But if he hadn't been there we wouldn't know and we would remember them for some other reason. They wouldn't be remembered as the Olympics Jesse Owens missed.
Absolutely, Rob. The American clean sweep in the 1937 Speedway World Championship is much quoted as well as Jack Milne's individual win that year. Does anyone know, remember or care that arguably the greatest rider of that period, Bluey Wilkinson, missed the final due to injury?
And of course, you're not actually comparing like with like as Walthamstow (if that's your 6th London track) was in the 2nd Division, so you should also count Hackney in the Provincial League in 1964, making three London Clubs, not two.
Still irrelevant to the subject under discussion.
In any case in 1964 Hackney, West Ham and Wimbledon were all open and joined in 1970 by Wembley. So for the first two years of the 1970s there were four London tracks open.in the British League.
Nice to see the book reached no.2 in Amazon's best selling philosopher biographies. Never thought of myself as a philosopher before, but it does have a nice ring to it....
My dad used to bring home the Evening News from work every night.
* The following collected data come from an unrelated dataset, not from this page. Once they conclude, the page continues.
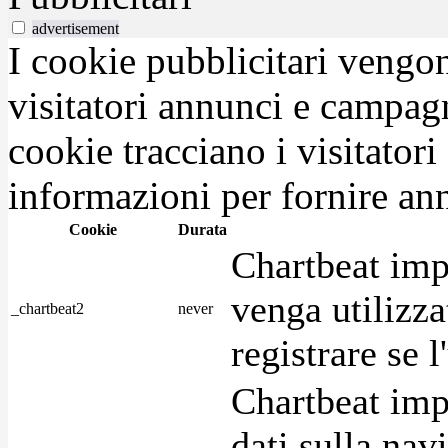
advertisement
I cookie pubblicitari vengono
visitatori annunci e campag
cookie tracciano i visitatori
informazioni per fornire ann
Cookie
Durata
Chartbeat imp
venga utilizza
_chartbeat2
never
registrare se l
Chartbeat imp
dati sulla nav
One evening, the 11th May 1960 to be precise, I looked at the paper he brought home and saw that New Cross were racing Norwich that evening. I said, "Can we go?" He said, "Yes." The rest is history!
I remember the Daily Express Spring Classic as White Knight says, but I don't recall a meeting where every race was sponsored by a different newspaper.
I understand there is a brilliant new book being published today. All about growing up in Hackney in the 1950s and 60s and contains a part about going to speedway in the 60s and how the author came to be named after a speedway rider...Looks good.